**Input data:**
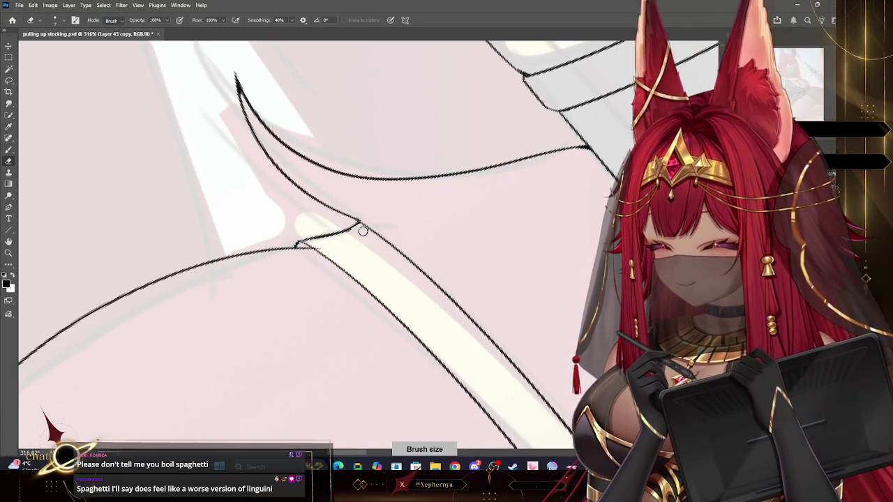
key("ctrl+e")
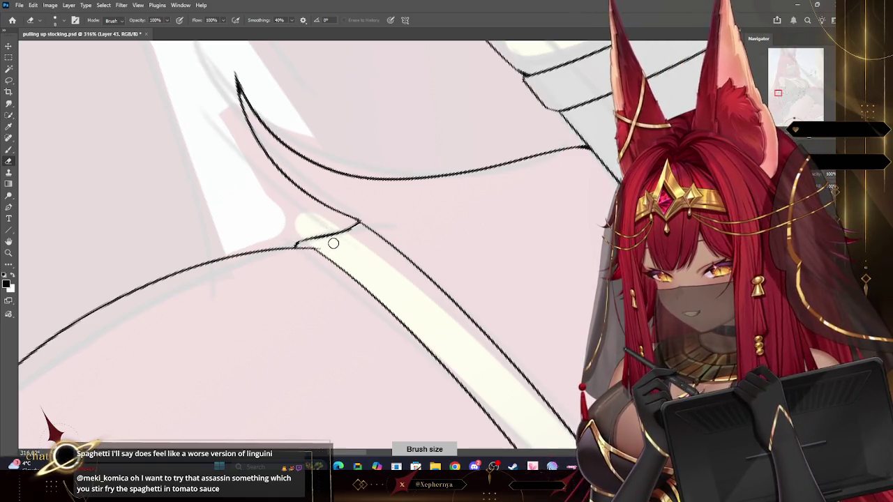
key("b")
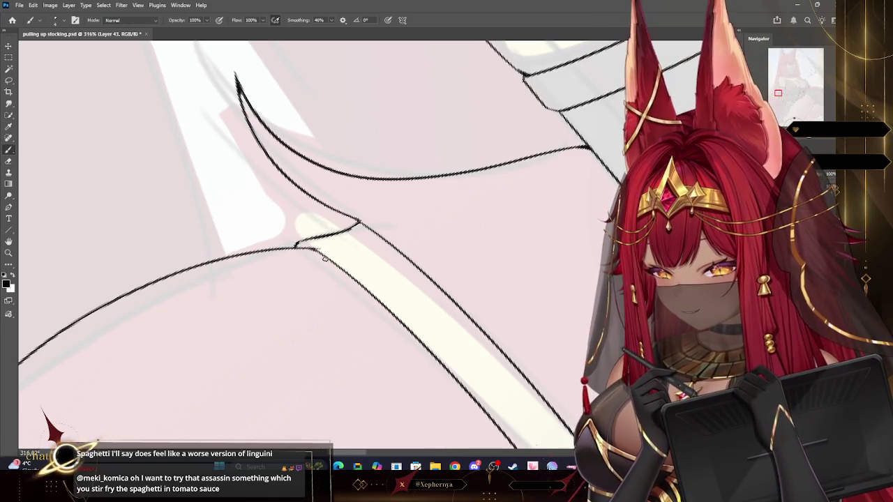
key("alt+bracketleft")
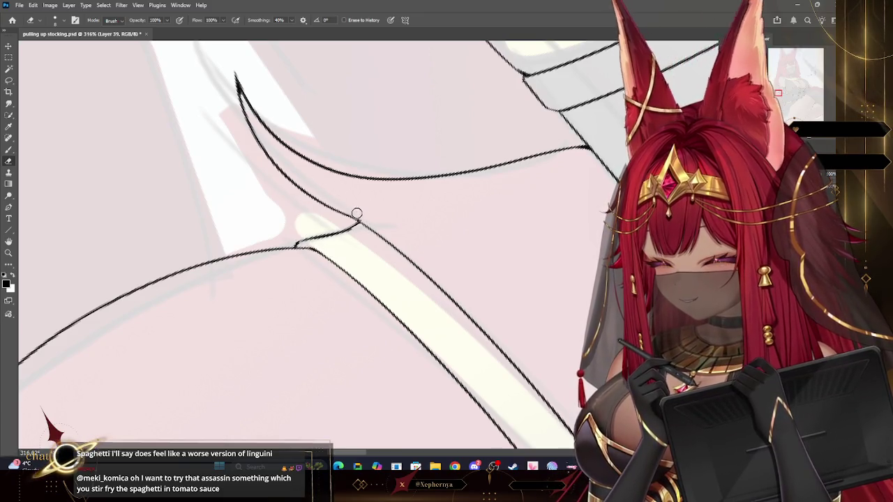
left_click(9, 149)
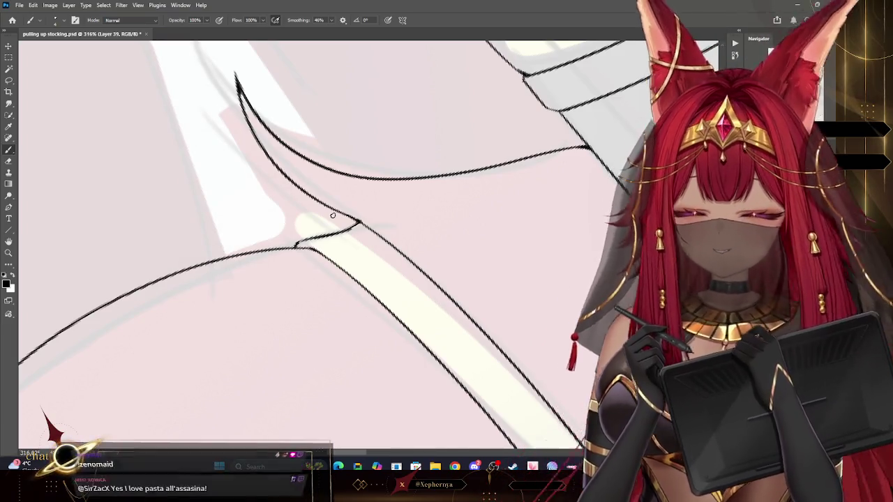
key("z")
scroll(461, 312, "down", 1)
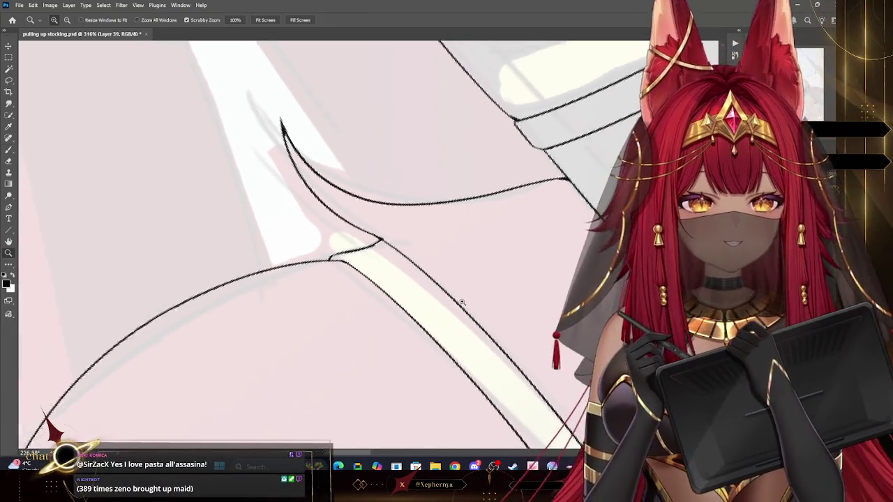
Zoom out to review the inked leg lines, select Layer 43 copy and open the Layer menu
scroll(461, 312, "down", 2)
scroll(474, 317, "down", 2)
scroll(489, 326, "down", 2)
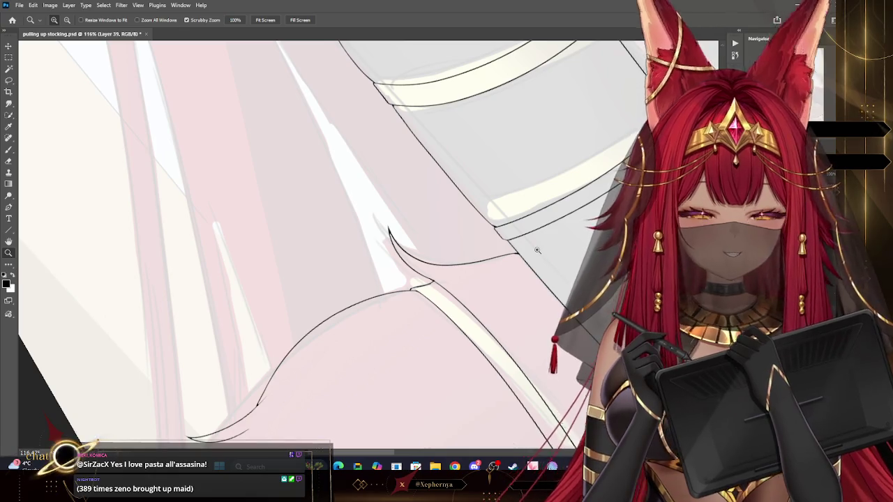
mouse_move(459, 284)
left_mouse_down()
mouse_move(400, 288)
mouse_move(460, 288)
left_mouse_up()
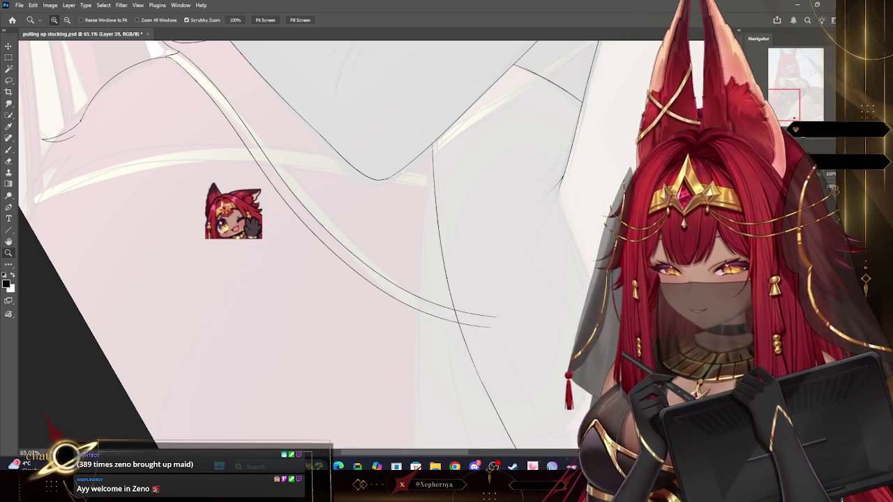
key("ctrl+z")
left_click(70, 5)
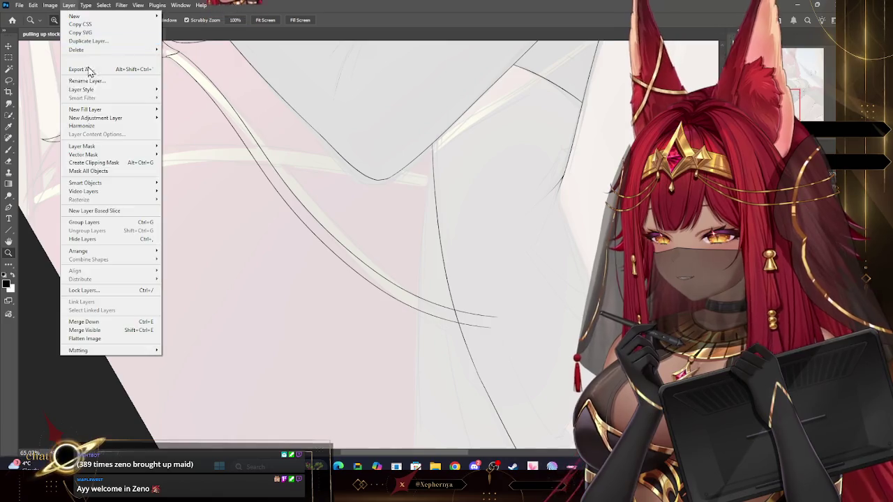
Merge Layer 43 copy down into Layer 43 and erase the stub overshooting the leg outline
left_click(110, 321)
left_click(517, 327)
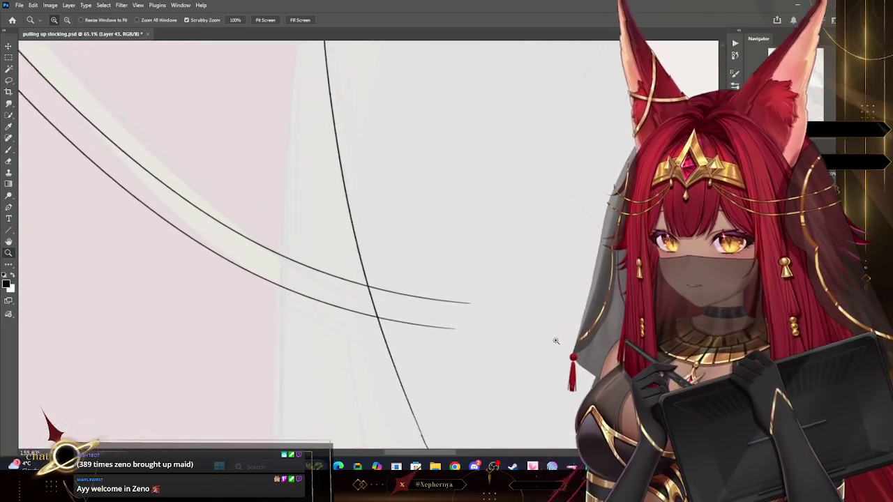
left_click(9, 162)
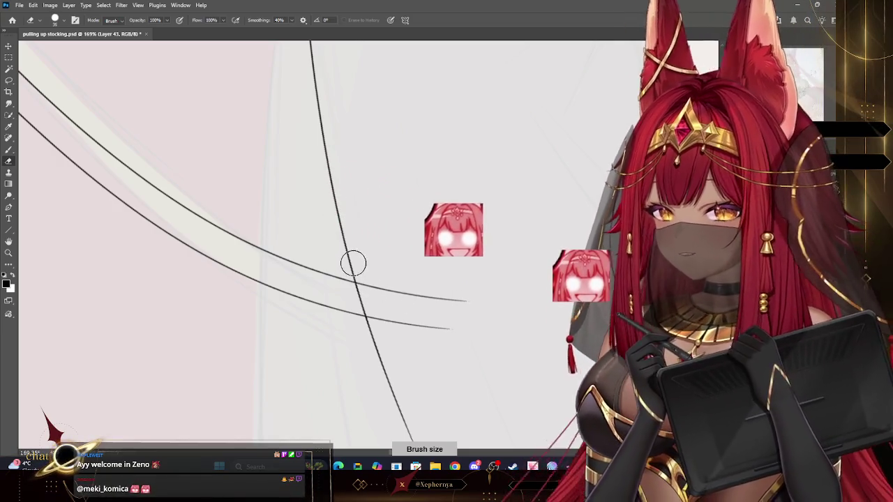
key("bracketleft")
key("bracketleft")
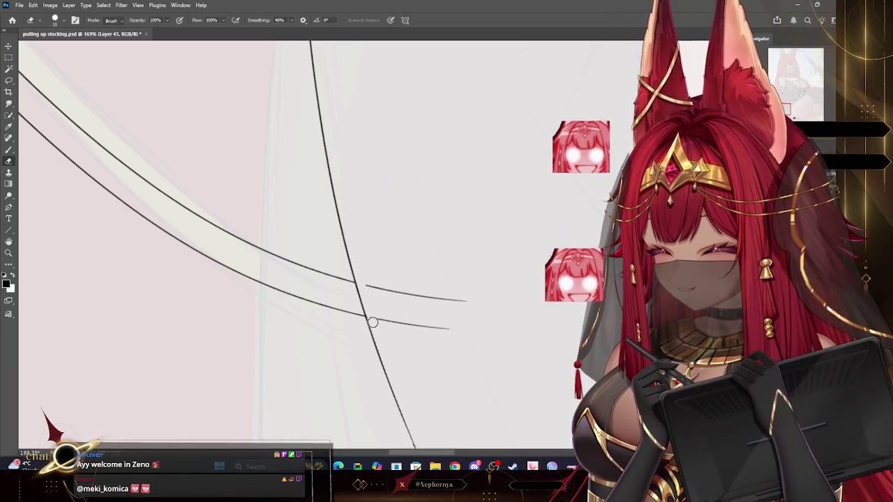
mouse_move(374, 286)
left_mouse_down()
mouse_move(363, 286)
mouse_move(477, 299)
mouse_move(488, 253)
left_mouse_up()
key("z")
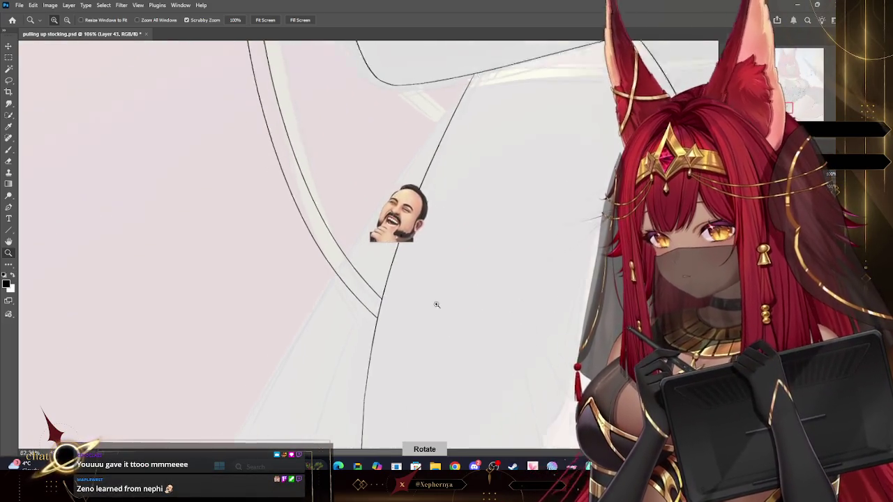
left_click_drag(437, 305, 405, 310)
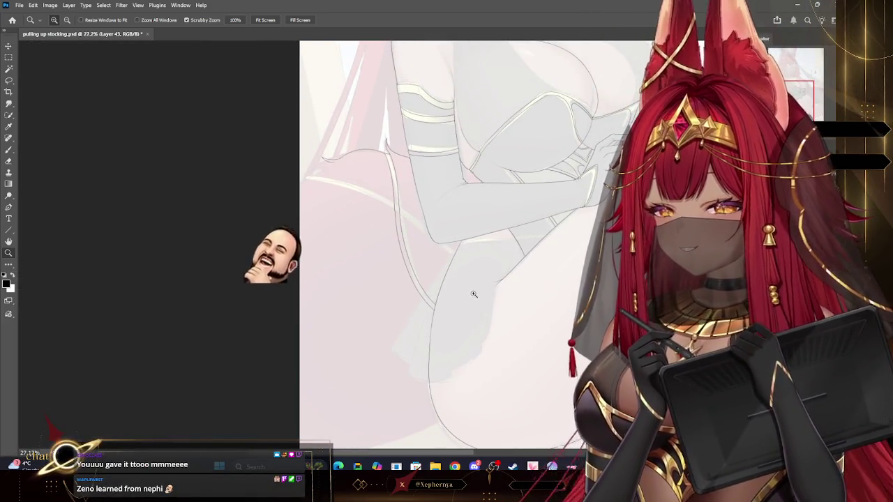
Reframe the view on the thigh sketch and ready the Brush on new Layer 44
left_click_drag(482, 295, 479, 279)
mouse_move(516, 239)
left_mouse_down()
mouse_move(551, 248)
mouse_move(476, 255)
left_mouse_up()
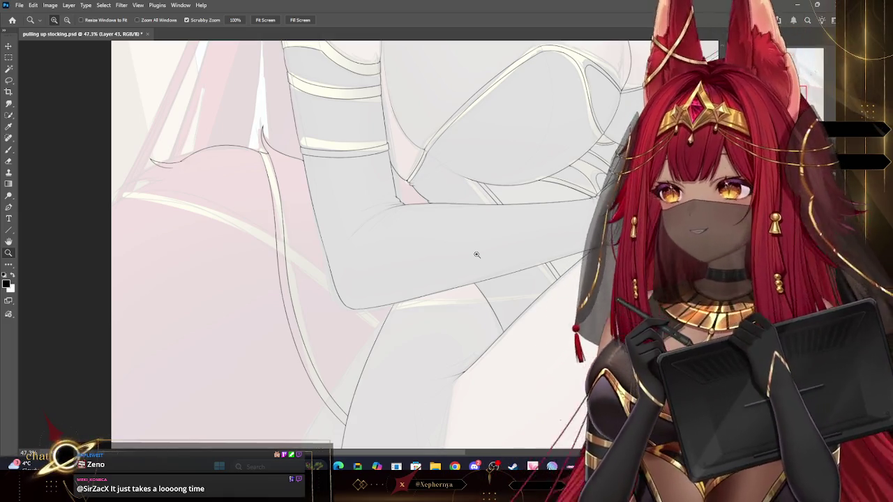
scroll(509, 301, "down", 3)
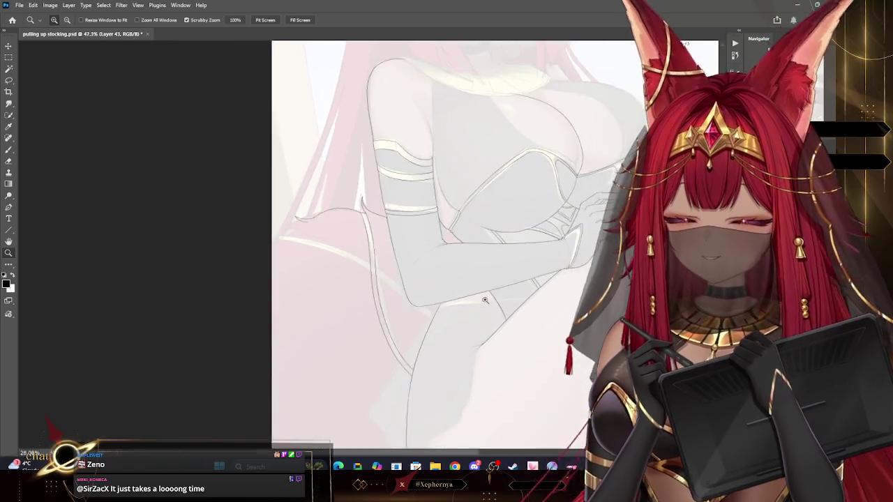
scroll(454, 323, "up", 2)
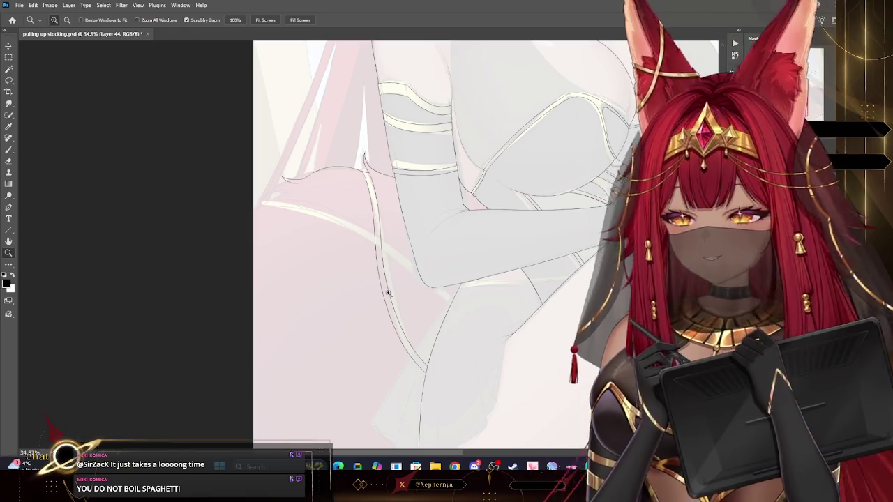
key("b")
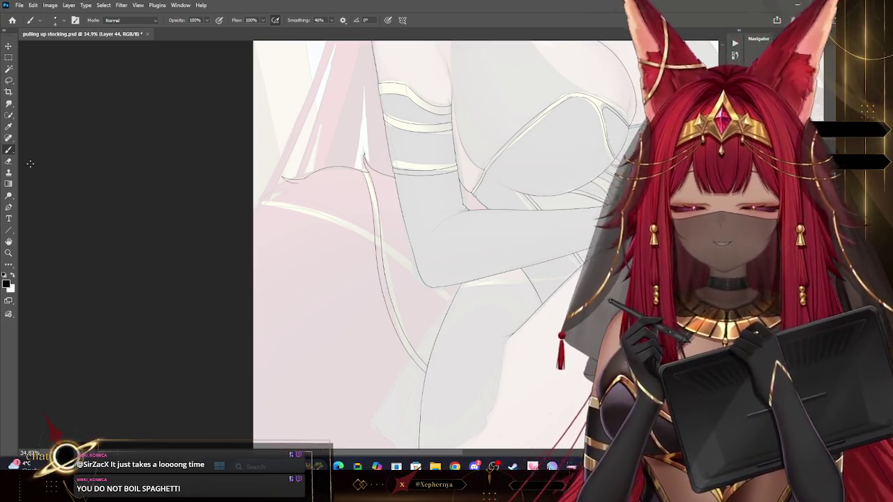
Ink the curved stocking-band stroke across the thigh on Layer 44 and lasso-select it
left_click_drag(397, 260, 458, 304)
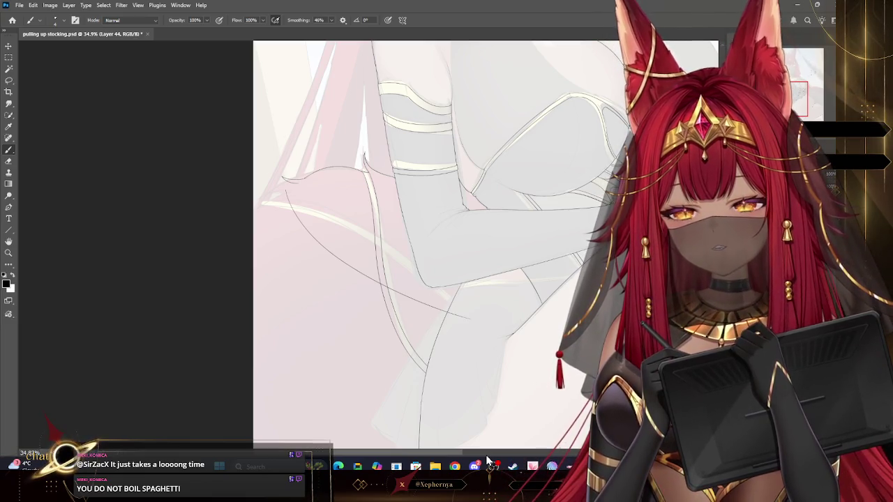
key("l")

**What is needed:**
Look back over the material above and state how many lines hold the word "thigh". Write the number and nothing else.

**Completed exercise:**
2